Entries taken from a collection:
------------
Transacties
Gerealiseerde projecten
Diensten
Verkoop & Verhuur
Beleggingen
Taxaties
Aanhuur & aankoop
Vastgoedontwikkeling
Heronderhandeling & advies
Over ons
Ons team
------------
ACTIVITY: All lines from the one with "Beleggingen" through the end of the records need to be copied exactly, and no other lines.

RESPONSE AREA:
Beleggingen
Taxaties
Aanhuur & aankoop
Vastgoedontwikkeling
Heronderhandeling & advies
Over ons
Ons team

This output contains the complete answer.